Usually, I put this foil package right on top of a good-sized bed of white-hot coals and cook for about 30 minutes on each side.  However, my grill is too small to cook these and everything else I wanted to cook, so I cheated and threw these in a 400º oven on a sheet pan for 1 hour.  Worked great.

By this time, my lump charcoal was just about ready, so I got my Weber kettle setup for indirect cooking.  Here lately, I’ve been experimenting with using one coal basket and no coal grate.  I’ve found this allows me to situate the coals about 2 inches lower in the kettle which helps give me more even heat at the cooking grate level.

For this cook, I was using the reverse sear method, so I put the hanger steaks on the opposite side to start with indirect heat.

For the long, thin ones, you’ll notice I folded them in half.  This helped them cook more evenly and at the same rate as the larger pieces.  After I placed them on the grill, I put the lid on and left it on for about 35 minutes.

By this time, several of the steaks were reading around 120º internal, so I flipped those over the coals and began searing them.  After a few minutes on each side, they were right at 135º, which was a bit higher than I wanted, but not too bad.  I removed them and placed them in a aluminum pan and covered with foil tightly to let them rest.
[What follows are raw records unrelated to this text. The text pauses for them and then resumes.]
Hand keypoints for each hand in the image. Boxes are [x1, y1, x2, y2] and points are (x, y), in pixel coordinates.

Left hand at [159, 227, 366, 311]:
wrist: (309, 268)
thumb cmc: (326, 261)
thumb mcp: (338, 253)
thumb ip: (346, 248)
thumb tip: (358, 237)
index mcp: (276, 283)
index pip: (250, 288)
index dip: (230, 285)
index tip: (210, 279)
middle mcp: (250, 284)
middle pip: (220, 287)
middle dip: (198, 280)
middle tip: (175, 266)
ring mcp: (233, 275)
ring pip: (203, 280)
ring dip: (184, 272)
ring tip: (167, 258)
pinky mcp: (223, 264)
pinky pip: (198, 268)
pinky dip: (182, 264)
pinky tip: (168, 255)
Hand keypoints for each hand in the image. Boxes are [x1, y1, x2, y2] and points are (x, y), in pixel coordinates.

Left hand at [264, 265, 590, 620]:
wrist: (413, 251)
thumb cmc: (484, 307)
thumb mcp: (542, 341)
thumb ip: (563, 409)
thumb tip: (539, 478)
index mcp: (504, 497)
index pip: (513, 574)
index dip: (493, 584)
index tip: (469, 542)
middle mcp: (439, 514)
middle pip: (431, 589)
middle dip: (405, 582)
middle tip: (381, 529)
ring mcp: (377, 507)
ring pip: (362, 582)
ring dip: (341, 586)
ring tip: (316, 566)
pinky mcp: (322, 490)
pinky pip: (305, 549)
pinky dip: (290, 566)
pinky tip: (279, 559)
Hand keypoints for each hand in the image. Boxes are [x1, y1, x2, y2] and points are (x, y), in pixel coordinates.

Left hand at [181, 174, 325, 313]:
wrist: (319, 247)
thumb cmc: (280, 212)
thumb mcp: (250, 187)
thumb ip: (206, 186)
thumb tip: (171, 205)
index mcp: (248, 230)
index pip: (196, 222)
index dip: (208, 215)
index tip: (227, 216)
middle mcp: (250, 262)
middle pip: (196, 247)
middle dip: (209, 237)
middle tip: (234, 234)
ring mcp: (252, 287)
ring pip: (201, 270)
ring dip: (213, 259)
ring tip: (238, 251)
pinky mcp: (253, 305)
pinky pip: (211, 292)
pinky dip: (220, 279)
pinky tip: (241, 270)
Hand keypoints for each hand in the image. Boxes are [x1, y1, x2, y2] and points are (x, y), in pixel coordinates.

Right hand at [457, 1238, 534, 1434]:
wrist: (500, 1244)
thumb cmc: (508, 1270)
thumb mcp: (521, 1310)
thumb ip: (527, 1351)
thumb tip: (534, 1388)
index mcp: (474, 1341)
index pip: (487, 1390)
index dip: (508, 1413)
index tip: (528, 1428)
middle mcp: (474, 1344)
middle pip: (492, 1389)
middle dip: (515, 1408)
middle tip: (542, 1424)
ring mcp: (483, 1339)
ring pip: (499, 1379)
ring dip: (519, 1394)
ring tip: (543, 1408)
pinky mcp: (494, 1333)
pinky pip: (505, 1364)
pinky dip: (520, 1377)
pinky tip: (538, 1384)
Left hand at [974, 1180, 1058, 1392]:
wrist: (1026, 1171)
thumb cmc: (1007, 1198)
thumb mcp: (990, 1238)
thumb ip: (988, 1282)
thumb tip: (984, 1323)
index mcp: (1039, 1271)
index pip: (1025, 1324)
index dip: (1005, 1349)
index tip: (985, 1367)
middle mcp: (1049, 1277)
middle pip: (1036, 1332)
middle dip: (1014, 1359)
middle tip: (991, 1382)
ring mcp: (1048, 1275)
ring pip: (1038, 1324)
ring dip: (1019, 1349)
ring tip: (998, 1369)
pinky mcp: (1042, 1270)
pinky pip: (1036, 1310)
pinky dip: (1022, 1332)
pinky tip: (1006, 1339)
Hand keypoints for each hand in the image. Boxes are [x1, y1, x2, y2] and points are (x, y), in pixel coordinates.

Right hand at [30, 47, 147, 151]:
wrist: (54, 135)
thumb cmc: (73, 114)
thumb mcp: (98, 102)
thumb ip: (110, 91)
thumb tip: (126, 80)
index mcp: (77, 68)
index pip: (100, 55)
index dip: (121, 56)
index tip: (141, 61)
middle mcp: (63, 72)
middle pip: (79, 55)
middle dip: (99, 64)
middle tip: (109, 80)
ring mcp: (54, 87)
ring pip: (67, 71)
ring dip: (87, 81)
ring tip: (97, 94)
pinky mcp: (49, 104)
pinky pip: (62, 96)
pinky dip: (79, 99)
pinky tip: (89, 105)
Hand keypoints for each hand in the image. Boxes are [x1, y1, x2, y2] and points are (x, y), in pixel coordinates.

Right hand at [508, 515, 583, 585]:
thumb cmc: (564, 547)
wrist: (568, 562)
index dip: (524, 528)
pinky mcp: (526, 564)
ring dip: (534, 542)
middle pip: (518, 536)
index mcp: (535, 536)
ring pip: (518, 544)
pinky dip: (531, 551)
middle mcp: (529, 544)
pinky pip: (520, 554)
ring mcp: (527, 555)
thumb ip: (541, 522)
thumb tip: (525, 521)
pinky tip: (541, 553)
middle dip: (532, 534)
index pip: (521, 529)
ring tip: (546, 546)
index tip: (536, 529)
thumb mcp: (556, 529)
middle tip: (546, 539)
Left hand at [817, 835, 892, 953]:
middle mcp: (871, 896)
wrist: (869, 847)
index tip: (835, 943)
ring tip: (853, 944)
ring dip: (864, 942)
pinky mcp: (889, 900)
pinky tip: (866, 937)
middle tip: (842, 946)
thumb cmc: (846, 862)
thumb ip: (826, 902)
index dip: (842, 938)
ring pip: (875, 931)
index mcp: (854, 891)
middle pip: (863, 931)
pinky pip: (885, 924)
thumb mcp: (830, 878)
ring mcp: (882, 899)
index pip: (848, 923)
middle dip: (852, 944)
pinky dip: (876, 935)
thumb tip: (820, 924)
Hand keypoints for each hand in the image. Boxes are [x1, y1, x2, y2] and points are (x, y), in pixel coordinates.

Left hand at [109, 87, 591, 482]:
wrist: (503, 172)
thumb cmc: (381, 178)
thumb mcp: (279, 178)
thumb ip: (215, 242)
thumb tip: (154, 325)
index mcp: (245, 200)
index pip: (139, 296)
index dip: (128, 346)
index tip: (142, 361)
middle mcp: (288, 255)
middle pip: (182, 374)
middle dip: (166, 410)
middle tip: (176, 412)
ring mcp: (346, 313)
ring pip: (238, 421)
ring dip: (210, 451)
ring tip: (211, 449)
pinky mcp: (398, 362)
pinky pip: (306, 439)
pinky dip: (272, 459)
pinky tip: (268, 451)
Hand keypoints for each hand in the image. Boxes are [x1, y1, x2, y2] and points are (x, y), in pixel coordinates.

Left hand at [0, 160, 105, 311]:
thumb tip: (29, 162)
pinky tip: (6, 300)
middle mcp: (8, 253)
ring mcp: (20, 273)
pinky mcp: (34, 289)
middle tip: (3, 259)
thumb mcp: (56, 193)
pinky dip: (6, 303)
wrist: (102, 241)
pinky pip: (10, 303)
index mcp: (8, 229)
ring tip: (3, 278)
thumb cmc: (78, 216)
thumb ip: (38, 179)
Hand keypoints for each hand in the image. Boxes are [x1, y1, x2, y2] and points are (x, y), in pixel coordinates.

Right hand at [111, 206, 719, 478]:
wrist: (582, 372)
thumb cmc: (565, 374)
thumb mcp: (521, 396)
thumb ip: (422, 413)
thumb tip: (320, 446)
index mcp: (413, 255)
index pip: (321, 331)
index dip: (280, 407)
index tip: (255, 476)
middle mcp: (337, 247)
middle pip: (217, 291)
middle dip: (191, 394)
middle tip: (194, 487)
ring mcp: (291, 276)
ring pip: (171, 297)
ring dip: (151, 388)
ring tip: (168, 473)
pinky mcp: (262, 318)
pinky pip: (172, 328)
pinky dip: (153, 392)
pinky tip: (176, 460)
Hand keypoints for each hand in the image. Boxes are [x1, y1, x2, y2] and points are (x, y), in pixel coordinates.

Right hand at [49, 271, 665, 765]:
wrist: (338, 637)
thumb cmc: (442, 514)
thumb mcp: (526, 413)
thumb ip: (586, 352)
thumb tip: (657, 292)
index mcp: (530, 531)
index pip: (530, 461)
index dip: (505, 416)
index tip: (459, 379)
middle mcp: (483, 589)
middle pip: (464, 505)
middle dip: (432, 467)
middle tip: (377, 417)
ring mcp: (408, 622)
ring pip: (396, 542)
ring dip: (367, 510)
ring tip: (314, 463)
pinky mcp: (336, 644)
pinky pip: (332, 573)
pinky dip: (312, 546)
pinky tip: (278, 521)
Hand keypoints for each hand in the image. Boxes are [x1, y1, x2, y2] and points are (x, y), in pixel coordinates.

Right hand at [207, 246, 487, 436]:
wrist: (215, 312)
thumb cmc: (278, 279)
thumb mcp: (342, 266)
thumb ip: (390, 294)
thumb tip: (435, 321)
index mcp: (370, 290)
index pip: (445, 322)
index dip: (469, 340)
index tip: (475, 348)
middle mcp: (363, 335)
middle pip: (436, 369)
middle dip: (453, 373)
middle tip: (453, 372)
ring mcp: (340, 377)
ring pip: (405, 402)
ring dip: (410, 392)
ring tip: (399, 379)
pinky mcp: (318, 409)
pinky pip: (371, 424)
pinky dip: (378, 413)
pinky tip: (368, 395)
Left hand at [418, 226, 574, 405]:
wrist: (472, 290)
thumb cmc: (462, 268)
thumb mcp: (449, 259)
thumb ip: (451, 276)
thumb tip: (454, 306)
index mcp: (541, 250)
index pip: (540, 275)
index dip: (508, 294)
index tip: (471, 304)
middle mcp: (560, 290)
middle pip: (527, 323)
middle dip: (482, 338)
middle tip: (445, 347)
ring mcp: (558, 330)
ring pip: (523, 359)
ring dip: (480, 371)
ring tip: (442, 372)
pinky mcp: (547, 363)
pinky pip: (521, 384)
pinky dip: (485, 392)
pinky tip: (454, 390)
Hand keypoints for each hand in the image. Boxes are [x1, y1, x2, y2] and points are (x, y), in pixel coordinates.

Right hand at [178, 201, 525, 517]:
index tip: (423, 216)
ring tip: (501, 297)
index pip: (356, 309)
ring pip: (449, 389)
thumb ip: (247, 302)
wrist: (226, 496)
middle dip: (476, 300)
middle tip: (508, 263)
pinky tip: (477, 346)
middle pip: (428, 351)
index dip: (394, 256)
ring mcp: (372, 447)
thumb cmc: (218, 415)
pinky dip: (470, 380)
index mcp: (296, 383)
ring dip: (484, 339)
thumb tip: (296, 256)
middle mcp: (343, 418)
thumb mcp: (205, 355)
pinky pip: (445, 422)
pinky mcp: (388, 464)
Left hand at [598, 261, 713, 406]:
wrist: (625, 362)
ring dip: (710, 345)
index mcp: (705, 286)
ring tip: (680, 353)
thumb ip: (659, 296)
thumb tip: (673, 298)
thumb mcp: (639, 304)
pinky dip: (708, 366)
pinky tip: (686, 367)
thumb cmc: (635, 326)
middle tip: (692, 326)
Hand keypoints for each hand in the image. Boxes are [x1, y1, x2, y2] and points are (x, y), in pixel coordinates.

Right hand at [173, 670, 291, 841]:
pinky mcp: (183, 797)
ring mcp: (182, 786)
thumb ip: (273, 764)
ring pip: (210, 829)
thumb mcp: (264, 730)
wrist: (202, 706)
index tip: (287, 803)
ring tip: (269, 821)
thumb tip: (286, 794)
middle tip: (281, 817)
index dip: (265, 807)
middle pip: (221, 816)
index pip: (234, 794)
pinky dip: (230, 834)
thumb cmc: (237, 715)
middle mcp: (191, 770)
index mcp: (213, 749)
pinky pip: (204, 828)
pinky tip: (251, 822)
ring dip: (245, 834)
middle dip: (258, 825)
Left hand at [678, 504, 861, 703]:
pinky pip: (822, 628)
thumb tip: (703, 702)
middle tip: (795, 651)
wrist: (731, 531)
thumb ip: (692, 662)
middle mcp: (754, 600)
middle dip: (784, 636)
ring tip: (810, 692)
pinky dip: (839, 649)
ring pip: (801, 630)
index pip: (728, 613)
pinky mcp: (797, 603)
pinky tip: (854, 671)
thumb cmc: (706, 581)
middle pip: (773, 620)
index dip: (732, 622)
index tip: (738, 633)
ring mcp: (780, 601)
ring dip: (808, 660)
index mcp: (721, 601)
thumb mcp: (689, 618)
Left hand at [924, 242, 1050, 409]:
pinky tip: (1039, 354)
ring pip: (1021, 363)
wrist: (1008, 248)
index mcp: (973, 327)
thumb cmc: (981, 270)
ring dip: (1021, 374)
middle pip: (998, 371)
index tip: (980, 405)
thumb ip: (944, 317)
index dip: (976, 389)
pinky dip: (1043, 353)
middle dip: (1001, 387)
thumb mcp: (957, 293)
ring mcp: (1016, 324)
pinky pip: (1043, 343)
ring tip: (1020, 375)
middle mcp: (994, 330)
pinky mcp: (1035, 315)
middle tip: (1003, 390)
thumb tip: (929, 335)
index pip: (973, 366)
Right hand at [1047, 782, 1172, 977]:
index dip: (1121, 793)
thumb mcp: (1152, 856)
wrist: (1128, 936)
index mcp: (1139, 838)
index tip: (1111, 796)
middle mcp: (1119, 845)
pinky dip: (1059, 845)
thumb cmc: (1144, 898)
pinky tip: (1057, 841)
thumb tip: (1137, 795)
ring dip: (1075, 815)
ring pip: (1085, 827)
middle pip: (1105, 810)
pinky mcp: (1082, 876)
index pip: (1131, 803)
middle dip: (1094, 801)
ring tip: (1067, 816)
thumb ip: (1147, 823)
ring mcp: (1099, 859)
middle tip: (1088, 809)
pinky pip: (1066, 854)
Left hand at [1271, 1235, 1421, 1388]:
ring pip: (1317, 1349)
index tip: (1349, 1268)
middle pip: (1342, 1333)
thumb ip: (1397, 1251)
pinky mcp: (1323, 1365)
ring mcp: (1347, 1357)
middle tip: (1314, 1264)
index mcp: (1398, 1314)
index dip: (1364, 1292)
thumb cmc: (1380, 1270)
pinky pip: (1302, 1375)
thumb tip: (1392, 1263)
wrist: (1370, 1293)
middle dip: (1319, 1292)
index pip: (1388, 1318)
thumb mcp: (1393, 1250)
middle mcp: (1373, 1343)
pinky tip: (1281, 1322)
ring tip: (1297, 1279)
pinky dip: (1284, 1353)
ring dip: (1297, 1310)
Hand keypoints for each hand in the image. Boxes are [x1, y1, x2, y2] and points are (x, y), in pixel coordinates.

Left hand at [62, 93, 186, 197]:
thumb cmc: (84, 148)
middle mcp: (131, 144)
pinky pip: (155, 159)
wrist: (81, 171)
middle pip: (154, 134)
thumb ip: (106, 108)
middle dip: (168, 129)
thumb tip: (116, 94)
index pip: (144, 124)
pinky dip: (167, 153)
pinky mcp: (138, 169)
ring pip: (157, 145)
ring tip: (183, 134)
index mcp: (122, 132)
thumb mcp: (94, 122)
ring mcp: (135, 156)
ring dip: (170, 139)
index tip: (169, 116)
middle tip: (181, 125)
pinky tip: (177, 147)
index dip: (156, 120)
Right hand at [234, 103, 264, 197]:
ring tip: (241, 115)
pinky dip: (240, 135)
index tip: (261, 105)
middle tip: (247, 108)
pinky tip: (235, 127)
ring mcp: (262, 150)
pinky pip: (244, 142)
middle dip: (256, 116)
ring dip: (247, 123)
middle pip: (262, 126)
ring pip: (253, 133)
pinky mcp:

Then I quickly replaced the coal grate and dumped the coals out of the basket and added a few more.  This set the stage for my final dinner guest…  grilled carrots.

These were super-easy. Just give the carrots a good scrub with a rough kitchen sponge then a good rinse in cold water. Pat dry and apply a light coating of olive oil and sea salt. Note: next time I make these, I’ll dust them with some of our Santa Maria Steak rub in place of using just plain salt. I meant to do that this time but I forgot!

The carrots took about 15 minutes total.  But you had to watch them like a hawk and keep rotating them or else they’d get burnt on the bottom side.  The end result was nothing short of phenomenal carrots, so I’ll be doing this again for sure!

Now, it’s time to slice the hanger steaks and plate everything up.  I decided early on to make steak sandwiches.  So, I needed a suitable sauce.  I ended up making a simple horseradish sauce that went perfectly with the meat.  The sauce consisted of 1 tsp of fresh ground horseradish, 1 Tbsp of dijon mustard and 1 Tbsp of real mayo.

Now for the money shots…

WOW!  Talk about flavor!  Hands-down, this was the best piece of beef I’ve had the pleasure of eating in a very, very long time. Beef flavor was off the charts, au jus was fantastic and it was very tender. Almost melted in your mouth. Plus, I know I’m biased, but the Oakridge BBQ Santa Maria rub went perfectly with it.